_Objective 1_
Reproduce the records starting at their first line and ending at the line that contains "road: (99, 421)", including the requests, but leave out the pictures. Multiply every pixel coordinate in the answers by 1.65 and round each result to a whole number, with halves rounded up.

On December 14, 2020, the government filed its complaint alleging various violations of
federal law and seeking injunctive relief prohibiting the union and its elected officers from
committing future similar violations of federal law. On the same date, the parties jointly filed a
motion for entry of a consent decree embodying terms of an agreement that they had reached,
before the suit was filed, which provides for injunctive restrictions against the union and its
officers, and also for the appointment of a Monitor and other officials to keep tabs on the union’s
activities and report on the defendant’s compliance with the consent decree and applicable federal
laws. The Court struck the proposed consent decree that had been attached as an exhibit of the
motion because it was filed in violation of procedural rules.

_Data to process_

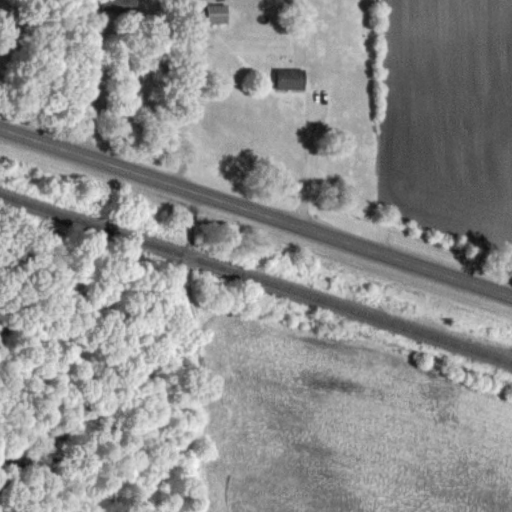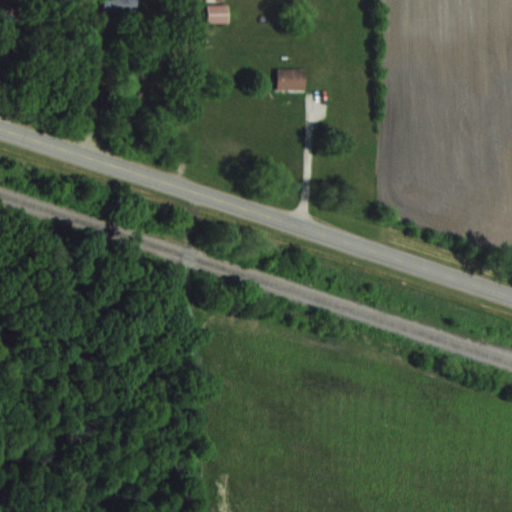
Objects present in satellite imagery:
building: (126, 5)
building: (215, 12)
building: (287, 77)
crop: (446, 127)
road: (307, 167)
road: (255, 209)
railway: (256, 276)
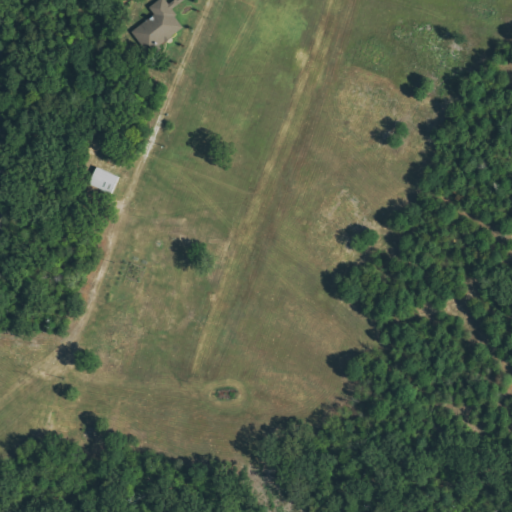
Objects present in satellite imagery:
building: (162, 21)
road: (169, 97)
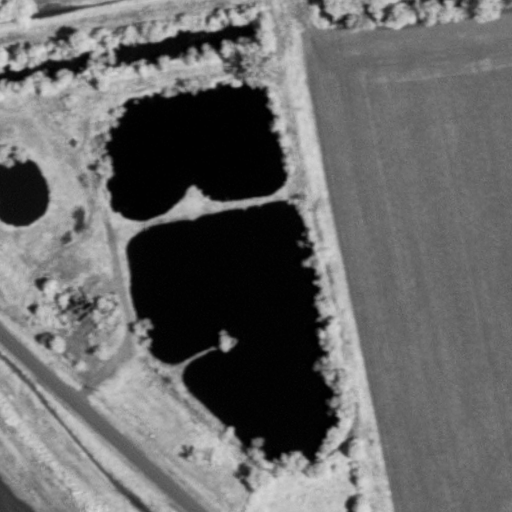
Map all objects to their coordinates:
road: (74, 344)
road: (119, 349)
road: (99, 421)
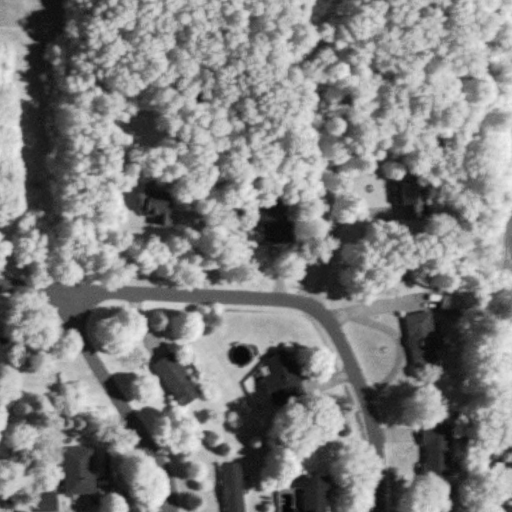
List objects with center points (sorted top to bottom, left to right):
building: (409, 199)
building: (155, 207)
building: (164, 209)
building: (270, 220)
road: (332, 239)
road: (154, 292)
building: (449, 305)
building: (420, 338)
building: (2, 355)
building: (280, 379)
building: (175, 380)
road: (367, 398)
road: (122, 400)
building: (435, 451)
building: (77, 471)
building: (231, 488)
building: (311, 493)
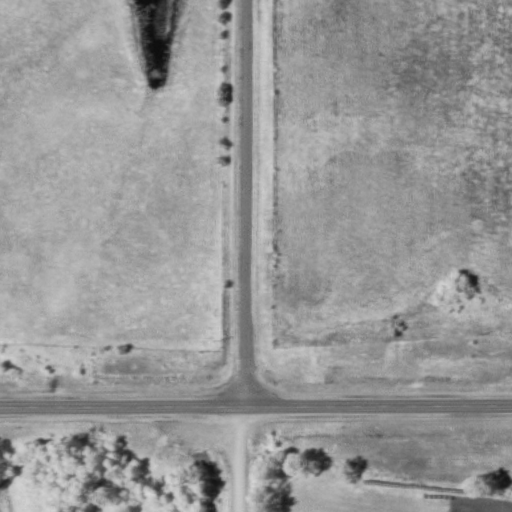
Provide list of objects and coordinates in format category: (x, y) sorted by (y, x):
road: (241, 256)
road: (256, 405)
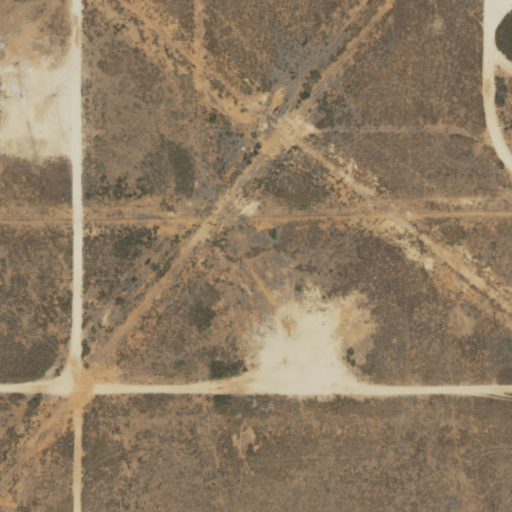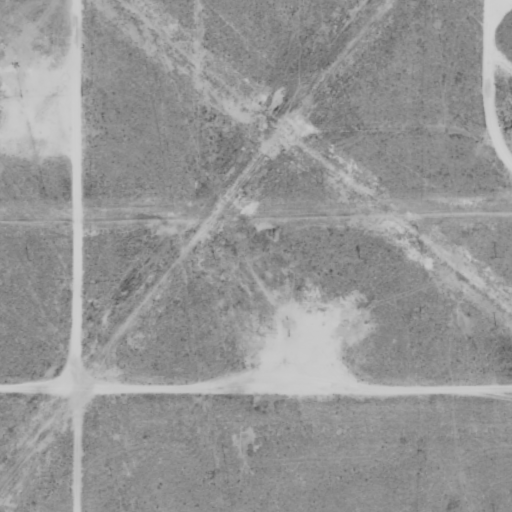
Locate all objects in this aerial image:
road: (510, 70)
road: (55, 255)
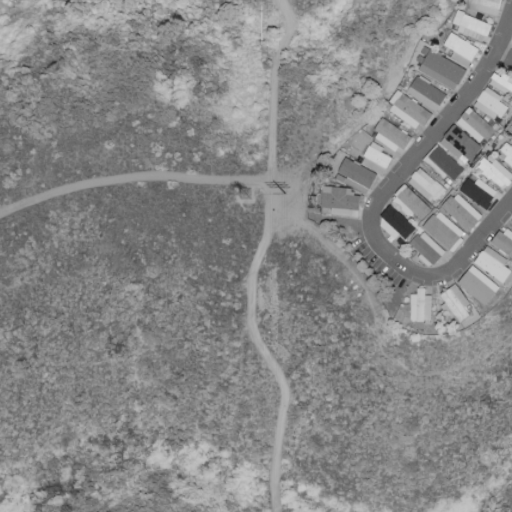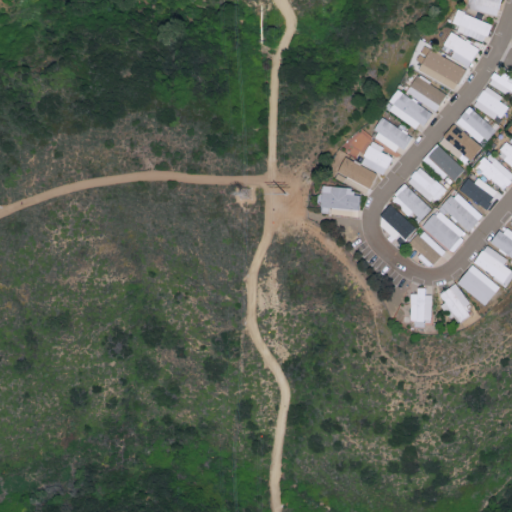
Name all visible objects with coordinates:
building: (485, 5)
building: (471, 24)
building: (460, 48)
road: (505, 58)
building: (441, 69)
building: (502, 82)
building: (426, 92)
building: (491, 102)
building: (408, 109)
building: (475, 124)
building: (392, 135)
building: (459, 143)
building: (507, 151)
building: (375, 157)
building: (443, 163)
building: (495, 169)
building: (356, 172)
road: (131, 177)
building: (427, 184)
building: (478, 190)
power tower: (286, 195)
power tower: (245, 197)
building: (338, 198)
building: (412, 202)
road: (379, 206)
building: (462, 210)
building: (511, 220)
building: (395, 222)
building: (444, 229)
building: (503, 240)
building: (427, 247)
road: (259, 257)
building: (493, 264)
park: (219, 271)
building: (477, 284)
building: (454, 303)
building: (419, 308)
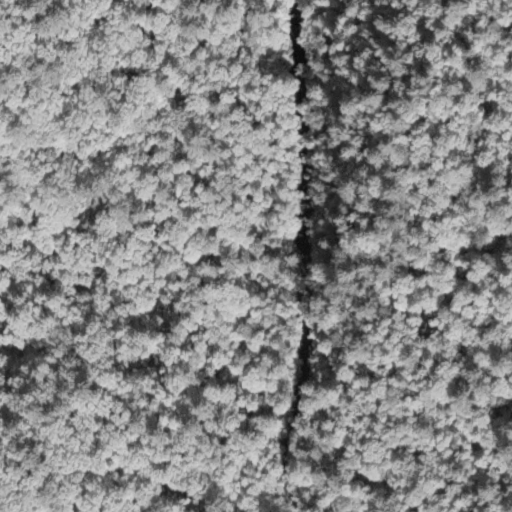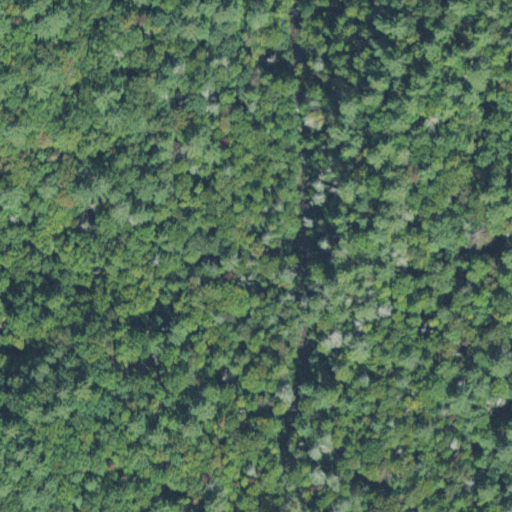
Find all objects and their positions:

_Objective 2_
Output the passage of the consent decree text starting at "On December 14, 2020, the" and ending at "of procedural rules.", word for word.

_Exercise result 1_
Objects present in satellite imagery:
building: (208, 8)
building: (355, 20)
building: (474, 127)
crop: (736, 210)
road: (507, 276)
road: (421, 345)
railway: (422, 455)
Objects present in satellite imagery:
building: (267, 35)
road: (279, 160)
Map all objects to their coordinates:
road: (122, 568)
road: (196, 576)
road: (163, 695)

_Exercise result 2_
On December 14, 2020, the government filed its complaint alleging various violations of
federal law and seeking injunctive relief prohibiting the union and its elected officers from
committing future similar violations of federal law. On the same date, the parties jointly filed a
motion for entry of a consent decree embodying terms of an agreement that they had reached,
before the suit was filed, which provides for injunctive restrictions against the union and its
officers, and also for the appointment of a Monitor and other officials to keep tabs on the union’s
activities and report on the defendant’s compliance with the consent decree and applicable federal
laws. The Court struck the proposed consent decree that had been attached as an exhibit of the
motion because it was filed in violation of procedural rules.